-- Record extracts follows --
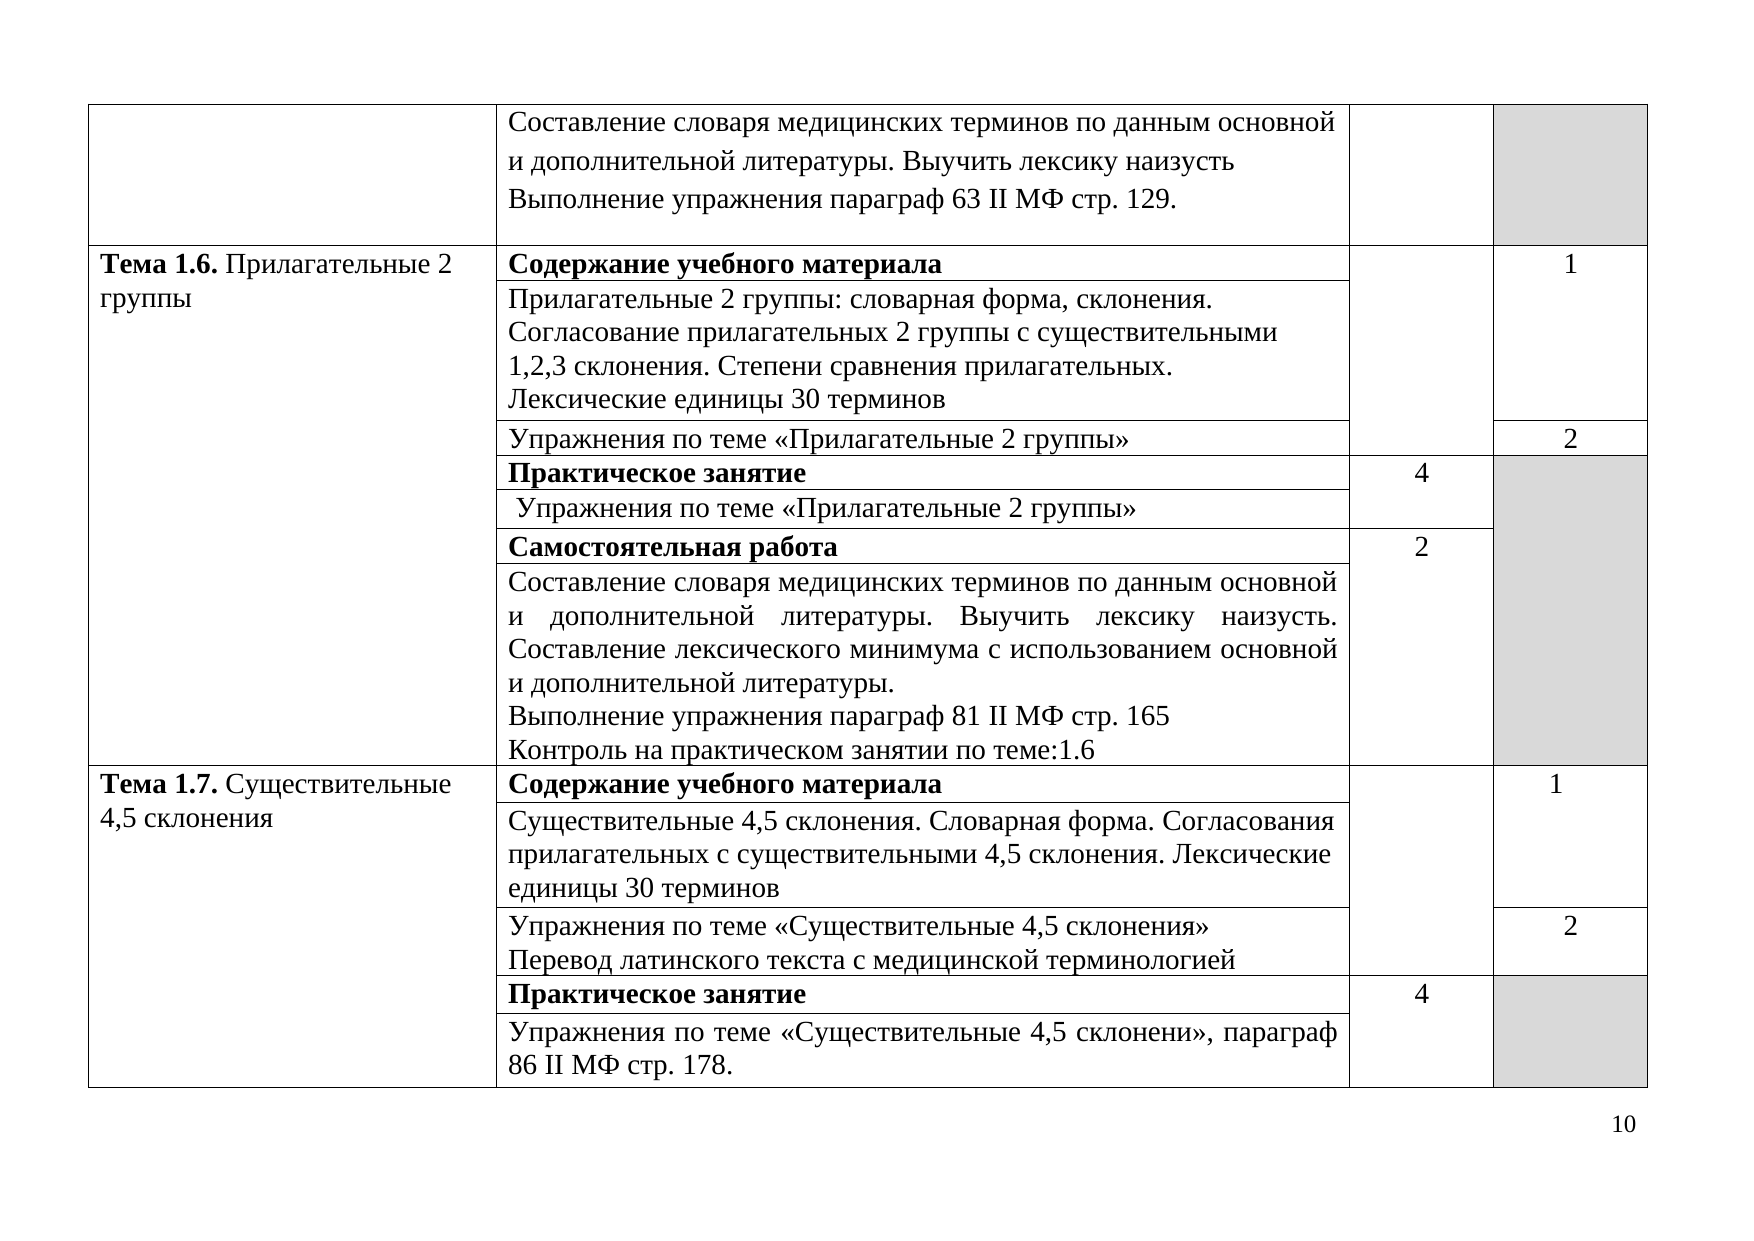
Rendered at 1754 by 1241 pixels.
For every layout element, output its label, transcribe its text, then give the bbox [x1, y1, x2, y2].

table_cell Существительные 4,5 склонения. Словарная форма. Согласования прилагательных с существительными 4,5 склонения. Лексические единицы 30 терминов [497, 803, 1349, 907]
table_cell 4 [1350, 456, 1493, 528]
table_cell [1494, 976, 1647, 1087]
table_cell 1 [1494, 766, 1647, 907]
table_cell Содержание учебного материала [497, 766, 1349, 802]
table_cell Упражнения по теме «Существительные 4,5 склонени», параграф 86 II МФ стр. 178. [497, 1014, 1349, 1087]
table_cell 1 [1494, 246, 1647, 420]
table_cell 2 [1494, 421, 1647, 454]
table_cell Тема 1.6. Прилагательные 2 группы [89, 246, 496, 765]
table_cell [1494, 456, 1647, 765]
table_cell Практическое занятие [497, 976, 1349, 1013]
table_cell 2 [1350, 529, 1493, 765]
table_cell Прилагательные 2 группы: словарная форма, склонения. Согласование прилагательных 2 группы с существительными 1,2,3 склонения. Степени сравнения прилагательных. Лексические единицы 30 терминов [497, 281, 1349, 420]
table_cell Тема 1.7. Существительные 4,5 склонения [89, 766, 496, 1087]
table_cell Составление словаря медицинских терминов по данным основной и дополнительной литературы. Выучить лексику наизусть Выполнение упражнения параграф 63 II МФ стр. 129. [497, 105, 1349, 245]
table_cell 4 [1350, 976, 1493, 1087]
table_cell Упражнения по теме «Прилагательные 2 группы» [497, 421, 1349, 454]
table_cell [1350, 766, 1493, 975]
table_cell Составление словаря медицинских терминов по данным основной и дополнительной литературы. Выучить лексику наизусть. Составление лексического минимума с использованием основной и дополнительной литературы. Выполнение упражнения параграф 81 II МФ стр. 165 Контроль на практическом занятии по теме:1.6 [497, 564, 1349, 765]
table_cell Самостоятельная работа [497, 529, 1349, 563]
table_cell 2 [1494, 908, 1647, 975]
table_cell 3 [1350, 105, 1493, 245]
table_cell Упражнения по теме «Существительные 4,5 склонения» Перевод латинского текста с медицинской терминологией [497, 908, 1349, 975]
table_cell Содержание учебного материала [497, 246, 1349, 280]
table_cell [1350, 246, 1493, 454]
table_cell Упражнения по теме «Прилагательные 2 группы» [497, 490, 1349, 528]
table_cell Практическое занятие [497, 456, 1349, 489]
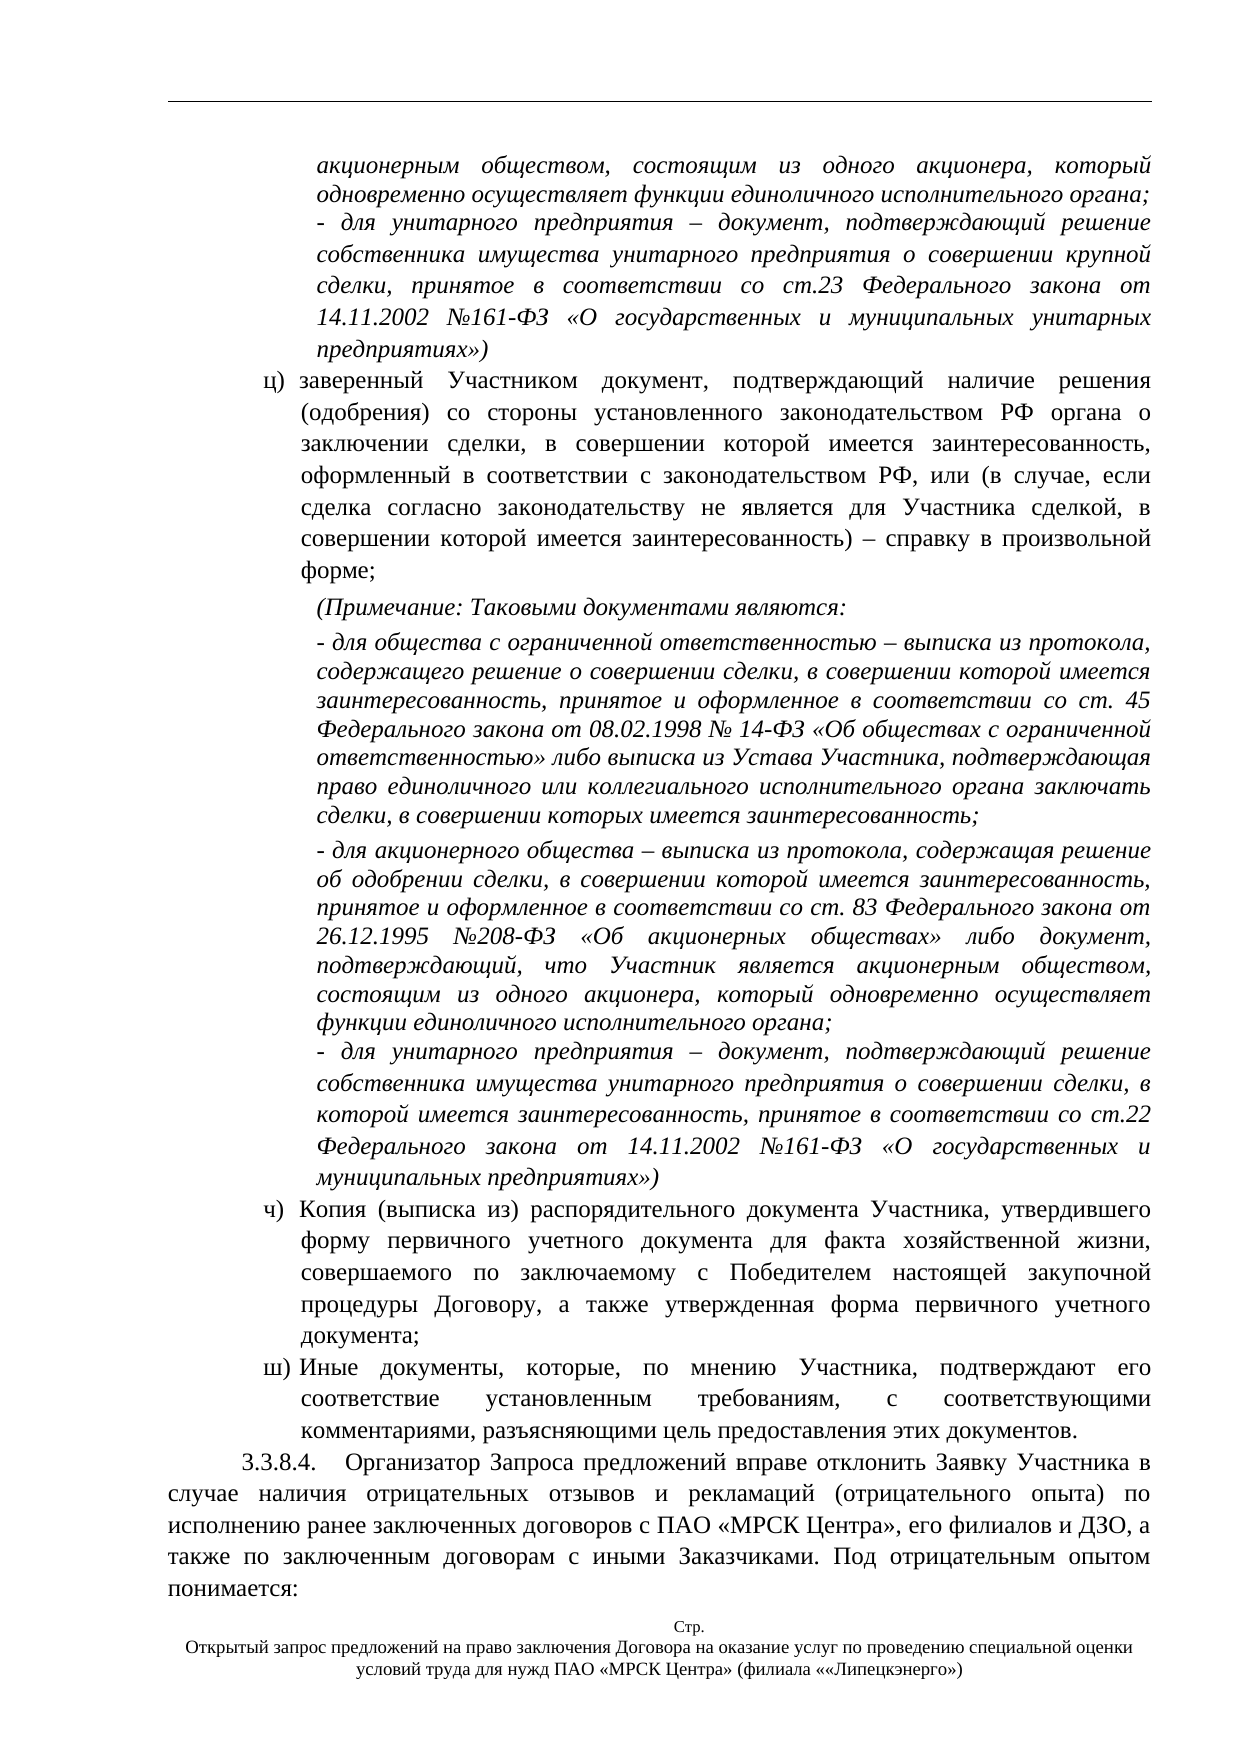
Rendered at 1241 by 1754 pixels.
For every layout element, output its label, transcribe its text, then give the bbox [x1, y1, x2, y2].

list - для унитарного предприятия – документ, подтверждающий решение собственника имущества унитарного предприятия о совершении сделки, в которой имеется заинтересованность, принятое в соответствии со ст.22 Федерального закона от 14.11.2002 №161-ФЗ «О государственных и муниципальных предприятиях») [316, 1036, 1152, 1191]
list (Примечание: Таковыми документами являются: [316, 592, 1152, 621]
list заверенный Участником документ, подтверждающий наличие решения (одобрения) со стороны установленного законодательством РФ органа о заключении сделки, в совершении которой имеется заинтересованность, оформленный в соответствии с законодательством РФ, или (в случае, если сделка согласно законодательству не является для Участника сделкой, в совершении которой имеется заинтересованность) – справку в произвольной форме; [263, 365, 1152, 583]
list - для общества с ограниченной ответственностью – выписка из протокола, содержащего решение о совершении сделки, в совершении которой имеется заинтересованность, принятое и оформленное в соответствии со ст. 45 Федерального закона от 08.02.1998 № 14-ФЗ «Об обществах с ограниченной ответственностью» либо выписка из Устава Участника, подтверждающая право единоличного или коллегиального исполнительного органа заключать сделки, в совершении которых имеется заинтересованность; [316, 627, 1152, 829]
list Копия (выписка из) распорядительного документа Участника, утвердившего форму первичного учетного документа для факта хозяйственной жизни, совершаемого по заключаемому с Победителем настоящей закупочной процедуры Договору, а также утвержденная форма первичного учетного документа; [263, 1194, 1152, 1349]
list Организатор Запроса предложений вправе отклонить Заявку Участника в случае наличия отрицательных отзывов и рекламаций (отрицательного опыта) по исполнению ранее заключенных договоров с ПАО «МРСК Центра», его филиалов и ДЗО, а также по заключенным договорам с иными Заказчиками. Под отрицательным опытом понимается: [168, 1447, 1152, 1602]
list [316, 150, 1152, 207]
list - для унитарного предприятия – документ, подтверждающий решение собственника имущества унитарного предприятия о совершении крупной сделки, принятое в соответствии со ст.23 Федерального закона от 14.11.2002 №161-ФЗ «О государственных и муниципальных унитарных предприятиях») [316, 207, 1152, 362]
list Иные документы, которые, по мнению Участника, подтверждают его соответствие установленным требованиям, с соответствующими комментариями, разъясняющими цель предоставления этих документов. [263, 1352, 1152, 1444]
list - для акционерного общества – выписка из протокола, содержащая решение об одобрении сделки, в совершении которой имеется заинтересованность, принятое и оформленное в соответствии со ст. 83 Федерального закона от 26.12.1995 №208-ФЗ «Об акционерных обществах» либо документ, подтверждающий, что Участник является акционерным обществом, состоящим из одного акционера, который одновременно осуществляет функции единоличного исполнительного органа; [316, 835, 1152, 1036]
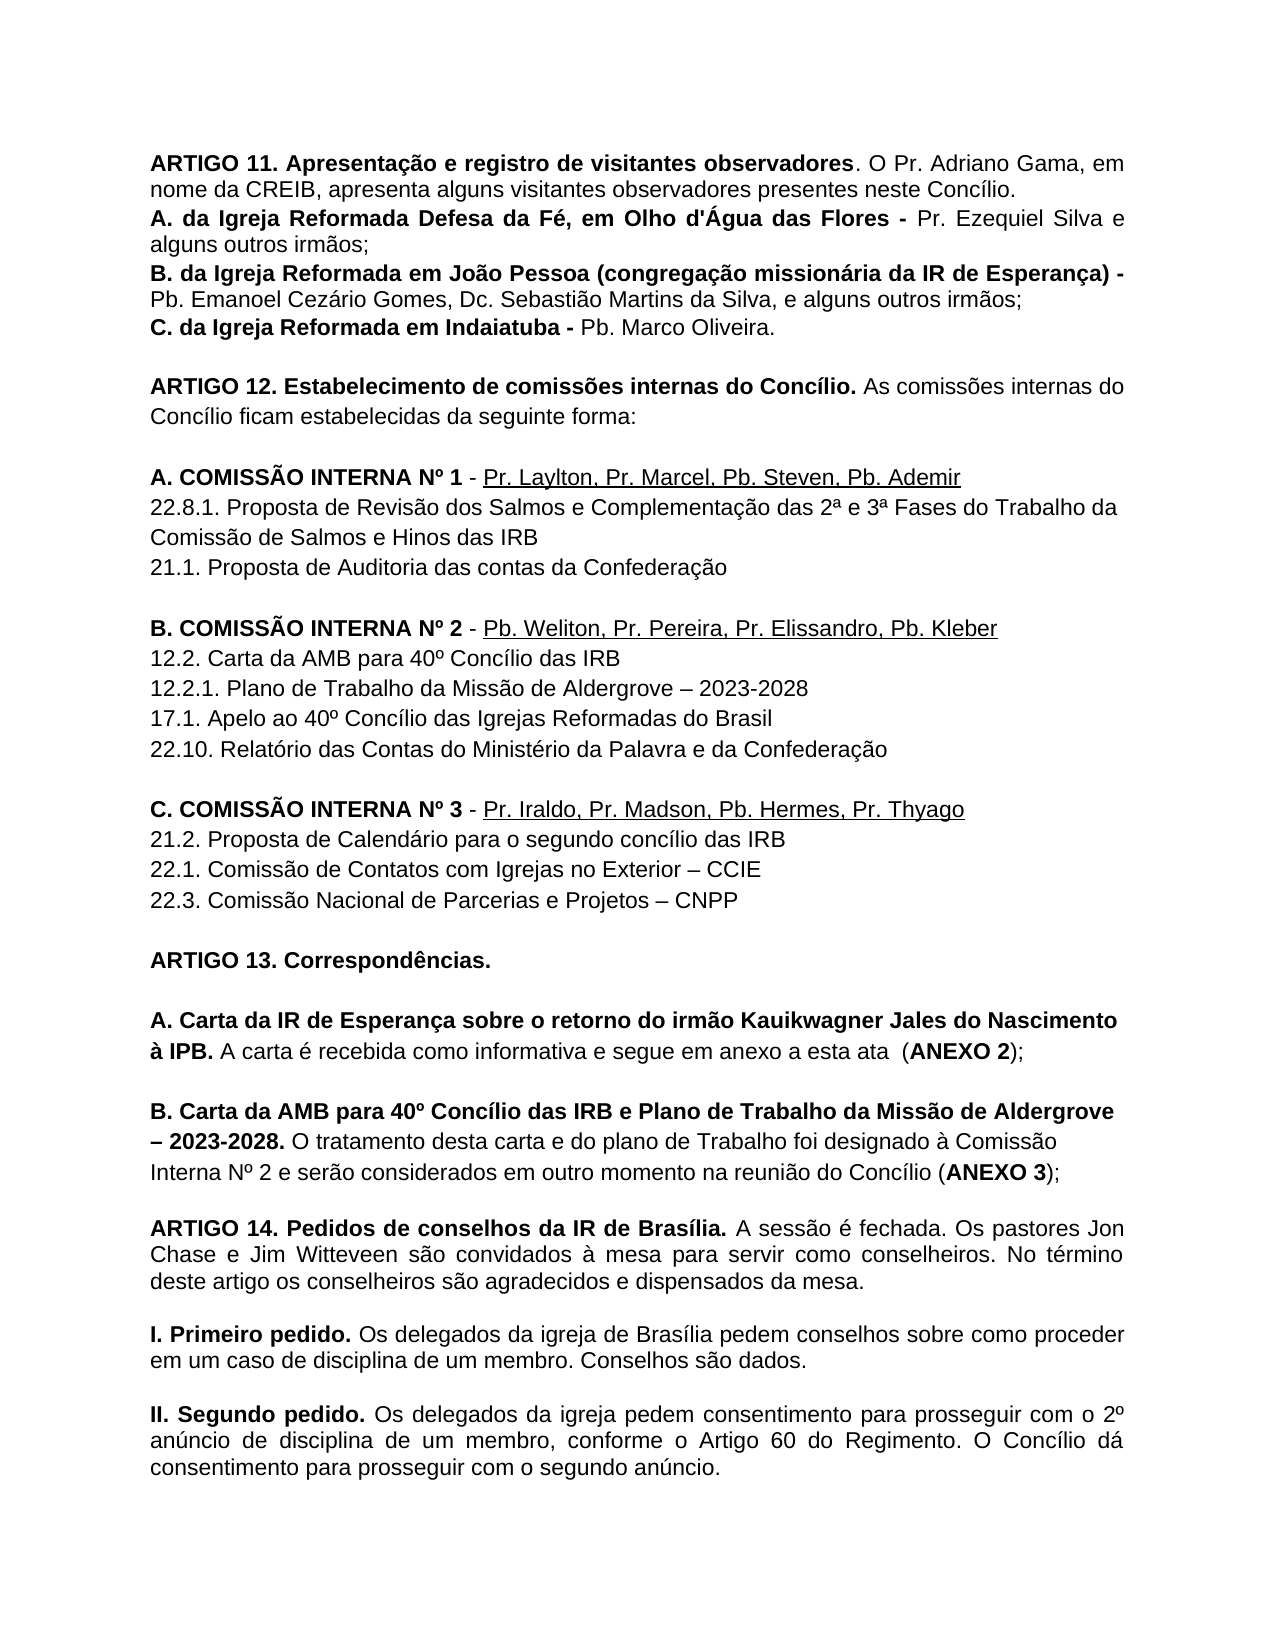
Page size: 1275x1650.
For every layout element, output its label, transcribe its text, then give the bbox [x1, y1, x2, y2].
-- Record extracts concluded --
**How to complete this task:** Pictures excluded, output exactly the line that contains "list [316, 150, 1152, 207]" and every line after it to the end of the data above.

**Answer to the exercise:**
list [316, 150, 1152, 207]
list - для унитарного предприятия – документ, подтверждающий решение собственника имущества унитарного предприятия о совершении крупной сделки, принятое в соответствии со ст.23 Федерального закона от 14.11.2002 №161-ФЗ «О государственных и муниципальных унитарных предприятиях») [316, 207, 1152, 362]
list Иные документы, которые, по мнению Участника, подтверждают его соответствие установленным требованиям, с соответствующими комментариями, разъясняющими цель предоставления этих документов. [263, 1352, 1152, 1444]
list - для акционерного общества – выписка из протокола, содержащая решение об одобрении сделки, в совершении которой имеется заинтересованность, принятое и оформленное в соответствии со ст. 83 Федерального закона от 26.12.1995 №208-ФЗ «Об акционерных обществах» либо документ, подтверждающий, что Участник является акционерным обществом, состоящим из одного акционера, который одновременно осуществляет функции единоличного исполнительного органа; [316, 835, 1152, 1036]
Page size: 1275x1650.
For every layout element, output its label, transcribe its text, then give the bbox [x1, y1, x2, y2].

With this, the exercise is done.